Stored data entries
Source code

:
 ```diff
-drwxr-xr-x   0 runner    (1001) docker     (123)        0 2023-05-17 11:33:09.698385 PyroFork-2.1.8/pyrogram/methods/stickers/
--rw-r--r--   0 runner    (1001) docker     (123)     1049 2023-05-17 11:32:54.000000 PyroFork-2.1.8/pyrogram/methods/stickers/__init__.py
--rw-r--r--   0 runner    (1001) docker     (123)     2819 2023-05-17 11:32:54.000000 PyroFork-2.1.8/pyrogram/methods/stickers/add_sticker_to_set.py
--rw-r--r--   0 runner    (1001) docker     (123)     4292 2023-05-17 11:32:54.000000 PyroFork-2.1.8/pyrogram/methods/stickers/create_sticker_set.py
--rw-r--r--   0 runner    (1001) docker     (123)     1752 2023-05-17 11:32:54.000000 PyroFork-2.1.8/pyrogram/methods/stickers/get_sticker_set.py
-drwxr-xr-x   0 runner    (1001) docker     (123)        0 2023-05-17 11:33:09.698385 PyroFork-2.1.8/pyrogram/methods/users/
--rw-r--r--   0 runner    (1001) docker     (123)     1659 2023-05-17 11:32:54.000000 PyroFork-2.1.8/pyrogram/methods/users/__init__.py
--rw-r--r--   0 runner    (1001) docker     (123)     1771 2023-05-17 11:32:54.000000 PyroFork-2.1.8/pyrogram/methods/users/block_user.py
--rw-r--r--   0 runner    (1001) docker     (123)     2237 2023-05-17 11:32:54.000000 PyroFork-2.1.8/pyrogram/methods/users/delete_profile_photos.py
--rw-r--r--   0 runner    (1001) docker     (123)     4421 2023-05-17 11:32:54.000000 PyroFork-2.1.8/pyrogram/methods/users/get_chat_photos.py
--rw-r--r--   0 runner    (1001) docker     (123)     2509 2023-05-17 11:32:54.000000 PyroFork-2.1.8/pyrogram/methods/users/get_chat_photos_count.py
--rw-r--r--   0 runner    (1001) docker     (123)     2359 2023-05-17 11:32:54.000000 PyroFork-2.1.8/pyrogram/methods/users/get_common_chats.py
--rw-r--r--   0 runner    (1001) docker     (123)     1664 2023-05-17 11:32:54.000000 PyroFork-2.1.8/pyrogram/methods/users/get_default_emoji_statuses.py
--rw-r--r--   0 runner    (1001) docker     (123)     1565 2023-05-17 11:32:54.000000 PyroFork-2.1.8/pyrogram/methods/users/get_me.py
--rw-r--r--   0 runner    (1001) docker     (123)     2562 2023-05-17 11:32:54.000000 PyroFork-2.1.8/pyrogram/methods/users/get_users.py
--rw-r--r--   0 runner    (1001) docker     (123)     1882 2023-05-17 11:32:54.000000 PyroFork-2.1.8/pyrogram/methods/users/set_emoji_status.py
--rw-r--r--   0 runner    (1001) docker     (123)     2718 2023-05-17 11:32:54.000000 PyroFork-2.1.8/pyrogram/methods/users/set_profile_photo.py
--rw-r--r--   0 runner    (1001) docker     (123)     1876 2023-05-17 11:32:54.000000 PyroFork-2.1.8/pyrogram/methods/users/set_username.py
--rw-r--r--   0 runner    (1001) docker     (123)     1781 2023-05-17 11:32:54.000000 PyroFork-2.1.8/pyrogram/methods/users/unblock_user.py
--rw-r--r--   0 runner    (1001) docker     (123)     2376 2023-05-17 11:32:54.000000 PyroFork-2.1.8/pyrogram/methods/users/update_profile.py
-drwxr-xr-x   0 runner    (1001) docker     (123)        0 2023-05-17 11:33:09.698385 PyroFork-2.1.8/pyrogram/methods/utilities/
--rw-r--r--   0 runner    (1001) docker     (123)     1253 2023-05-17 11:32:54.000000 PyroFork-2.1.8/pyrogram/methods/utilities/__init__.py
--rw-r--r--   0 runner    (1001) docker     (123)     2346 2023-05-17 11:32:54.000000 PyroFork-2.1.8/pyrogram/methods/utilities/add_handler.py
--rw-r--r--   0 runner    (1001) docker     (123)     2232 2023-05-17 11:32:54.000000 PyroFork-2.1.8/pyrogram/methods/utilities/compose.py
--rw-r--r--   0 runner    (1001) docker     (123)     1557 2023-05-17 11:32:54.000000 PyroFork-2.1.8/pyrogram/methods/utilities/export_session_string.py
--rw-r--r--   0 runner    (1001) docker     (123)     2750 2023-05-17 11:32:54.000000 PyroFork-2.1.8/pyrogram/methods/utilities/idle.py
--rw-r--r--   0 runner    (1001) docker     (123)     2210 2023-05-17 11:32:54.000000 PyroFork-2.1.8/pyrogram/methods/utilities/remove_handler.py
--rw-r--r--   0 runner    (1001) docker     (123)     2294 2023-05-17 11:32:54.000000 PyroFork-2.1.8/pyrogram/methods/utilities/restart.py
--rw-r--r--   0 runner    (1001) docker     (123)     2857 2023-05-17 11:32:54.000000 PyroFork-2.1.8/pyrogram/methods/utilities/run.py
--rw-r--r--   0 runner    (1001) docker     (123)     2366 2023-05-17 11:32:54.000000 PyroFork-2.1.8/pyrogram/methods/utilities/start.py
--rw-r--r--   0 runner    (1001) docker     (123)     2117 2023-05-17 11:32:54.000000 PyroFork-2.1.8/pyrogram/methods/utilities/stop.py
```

• [Instructions to follow]: Transcribe the data in full, matching every line exactly.

• [Written response]:
Source code

:
 ```diff
-drwxr-xr-x   0 runner    (1001) docker     (123)        0 2023-05-17 11:33:09.698385 PyroFork-2.1.8/pyrogram/methods/stickers/
--rw-r--r--   0 runner    (1001) docker     (123)     1049 2023-05-17 11:32:54.000000 PyroFork-2.1.8/pyrogram/methods/stickers/__init__.py
--rw-r--r--   0 runner    (1001) docker     (123)     2819 2023-05-17 11:32:54.000000 PyroFork-2.1.8/pyrogram/methods/stickers/add_sticker_to_set.py
--rw-r--r--   0 runner    (1001) docker     (123)     4292 2023-05-17 11:32:54.000000 PyroFork-2.1.8/pyrogram/methods/stickers/create_sticker_set.py
--rw-r--r--   0 runner    (1001) docker     (123)     1752 2023-05-17 11:32:54.000000 PyroFork-2.1.8/pyrogram/methods/stickers/get_sticker_set.py
-drwxr-xr-x   0 runner    (1001) docker     (123)        0 2023-05-17 11:33:09.698385 PyroFork-2.1.8/pyrogram/methods/users/
--rw-r--r--   0 runner    (1001) docker     (123)     1659 2023-05-17 11:32:54.000000 PyroFork-2.1.8/pyrogram/methods/users/__init__.py
--rw-r--r--   0 runner    (1001) docker     (123)     1771 2023-05-17 11:32:54.000000 PyroFork-2.1.8/pyrogram/methods/users/block_user.py
--rw-r--r--   0 runner    (1001) docker     (123)     2237 2023-05-17 11:32:54.000000 PyroFork-2.1.8/pyrogram/methods/users/delete_profile_photos.py
--rw-r--r--   0 runner    (1001) docker     (123)     4421 2023-05-17 11:32:54.000000 PyroFork-2.1.8/pyrogram/methods/users/get_chat_photos.py
--rw-r--r--   0 runner    (1001) docker     (123)     2509 2023-05-17 11:32:54.000000 PyroFork-2.1.8/pyrogram/methods/users/get_chat_photos_count.py
--rw-r--r--   0 runner    (1001) docker     (123)     2359 2023-05-17 11:32:54.000000 PyroFork-2.1.8/pyrogram/methods/users/get_common_chats.py
--rw-r--r--   0 runner    (1001) docker     (123)     1664 2023-05-17 11:32:54.000000 PyroFork-2.1.8/pyrogram/methods/users/get_default_emoji_statuses.py
--rw-r--r--   0 runner    (1001) docker     (123)     1565 2023-05-17 11:32:54.000000 PyroFork-2.1.8/pyrogram/methods/users/get_me.py
--rw-r--r--   0 runner    (1001) docker     (123)     2562 2023-05-17 11:32:54.000000 PyroFork-2.1.8/pyrogram/methods/users/get_users.py
--rw-r--r--   0 runner    (1001) docker     (123)     1882 2023-05-17 11:32:54.000000 PyroFork-2.1.8/pyrogram/methods/users/set_emoji_status.py
--rw-r--r--   0 runner    (1001) docker     (123)     2718 2023-05-17 11:32:54.000000 PyroFork-2.1.8/pyrogram/methods/users/set_profile_photo.py
--rw-r--r--   0 runner    (1001) docker     (123)     1876 2023-05-17 11:32:54.000000 PyroFork-2.1.8/pyrogram/methods/users/set_username.py
--rw-r--r--   0 runner    (1001) docker     (123)     1781 2023-05-17 11:32:54.000000 PyroFork-2.1.8/pyrogram/methods/users/unblock_user.py
--rw-r--r--   0 runner    (1001) docker     (123)     2376 2023-05-17 11:32:54.000000 PyroFork-2.1.8/pyrogram/methods/users/update_profile.py
-drwxr-xr-x   0 runner    (1001) docker     (123)        0 2023-05-17 11:33:09.698385 PyroFork-2.1.8/pyrogram/methods/utilities/
--rw-r--r--   0 runner    (1001) docker     (123)     1253 2023-05-17 11:32:54.000000 PyroFork-2.1.8/pyrogram/methods/utilities/__init__.py
--rw-r--r--   0 runner    (1001) docker     (123)     2346 2023-05-17 11:32:54.000000 PyroFork-2.1.8/pyrogram/methods/utilities/add_handler.py
--rw-r--r--   0 runner    (1001) docker     (123)     2232 2023-05-17 11:32:54.000000 PyroFork-2.1.8/pyrogram/methods/utilities/compose.py
--rw-r--r--   0 runner    (1001) docker     (123)     1557 2023-05-17 11:32:54.000000 PyroFork-2.1.8/pyrogram/methods/utilities/export_session_string.py
--rw-r--r--   0 runner    (1001) docker     (123)     2750 2023-05-17 11:32:54.000000 PyroFork-2.1.8/pyrogram/methods/utilities/idle.py
--rw-r--r--   0 runner    (1001) docker     (123)     2210 2023-05-17 11:32:54.000000 PyroFork-2.1.8/pyrogram/methods/utilities/remove_handler.py
--rw-r--r--   0 runner    (1001) docker     (123)     2294 2023-05-17 11:32:54.000000 PyroFork-2.1.8/pyrogram/methods/utilities/restart.py
--rw-r--r--   0 runner    (1001) docker     (123)     2857 2023-05-17 11:32:54.000000 PyroFork-2.1.8/pyrogram/methods/utilities/run.py
--rw-r--r--   0 runner    (1001) docker     (123)     2366 2023-05-17 11:32:54.000000 PyroFork-2.1.8/pyrogram/methods/utilities/start.py
--rw-r--r--   0 runner    (1001) docker     (123)     2117 2023-05-17 11:32:54.000000 PyroFork-2.1.8/pyrogram/methods/utilities/stop.py
```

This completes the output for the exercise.